Absolutely agree about having things "on paper". We asked BM to buy SD more underwear, for example, after she showed up at our house wearing underwear that maybe fit her 5 years ago. Never happened. I started sending underwear there and wrote it down in the text chat for a history of the neglect there.

Just be ready for defensiveness and backtracking over text. We get her to admit to something and then two texts later after we have indicated that we think she needs to change the behavior she just admitted to, then suddenly she is the perfect parent who only ever does the right thing or argues with us how her way is the right way (ex: we complained about SD not changing her clothes every day and putting dirty clothes back on from the day before. SD said that she does that at her mom's. We brought it up via text and BM argued with us that she's too young to worry about what she wears and that she should be allowed to wear whatever she wants.)

We feel the same way that SD isn't progressing in the ways that she should. In many ways, it feels like 2 steps forward and 1 step back every week (we have 50/50).

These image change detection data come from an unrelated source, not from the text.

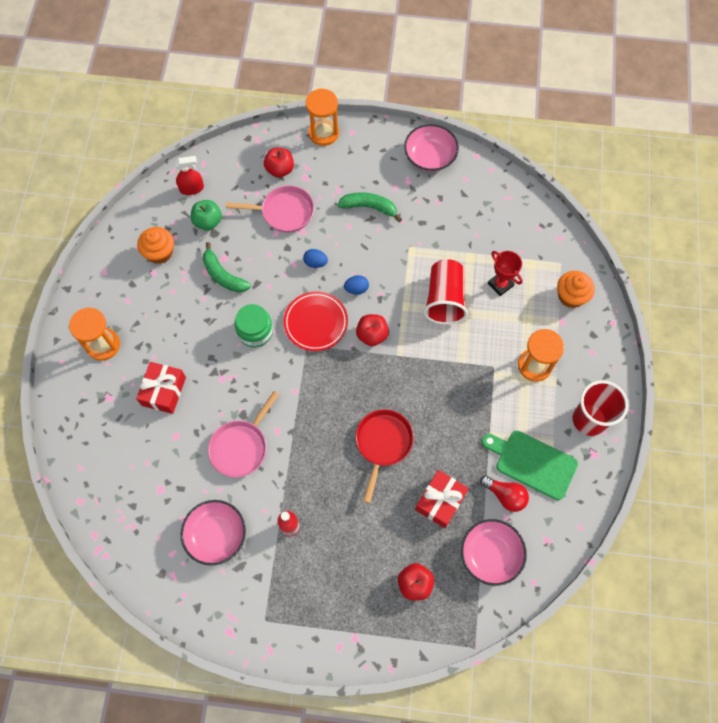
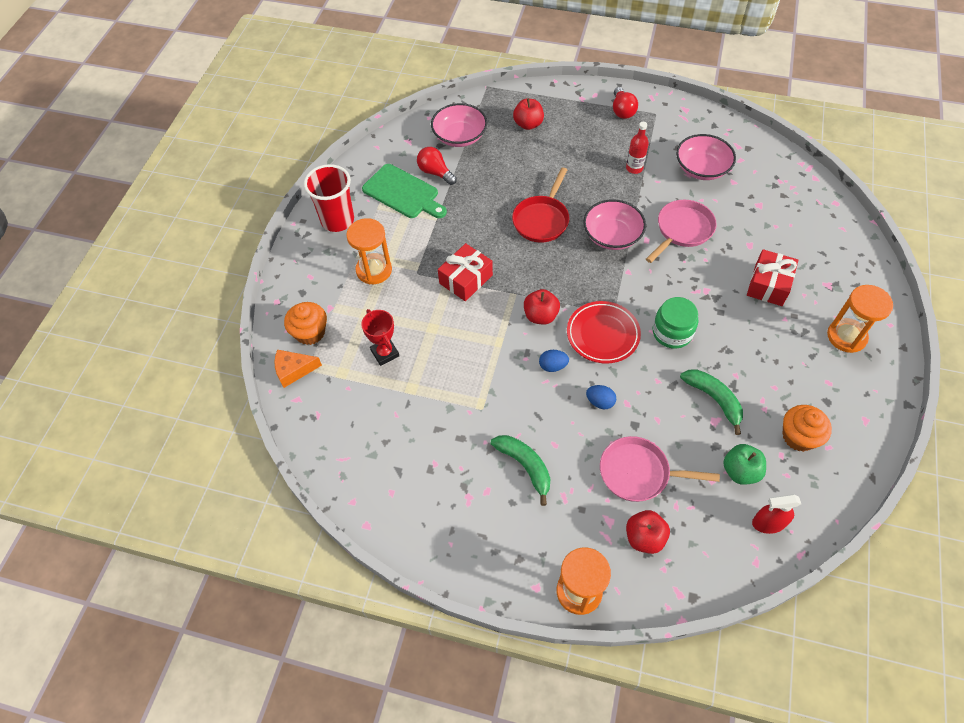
camera: 170 degrees left, 10 degrees down
(305, 621) = (622, 110): none -> red light bulb
(369, 207) = (525, 466): green banana -> green banana turned 150 degrees counterclockwise
(430, 157) = (431, 531): pink bowl -> pink bowl (612, 235)
(440, 501) = (495, 174): red gift -> red gift (465, 279)
(444, 299) = (452, 344): red cup -> none
(572, 261) = (294, 370): none -> orange cheese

I agree with you that this is not the place for us to sing BMs praises. I am complaining openly about the things that I don't see BM doing. I don't think it's important for me to clarify every post with what BM does right. There are those things too but in general, your post resonated with me that BM admits that parenting is just too difficult for her or and chooses to just sit out or stick her in front of a screen rather than make an effort to do more.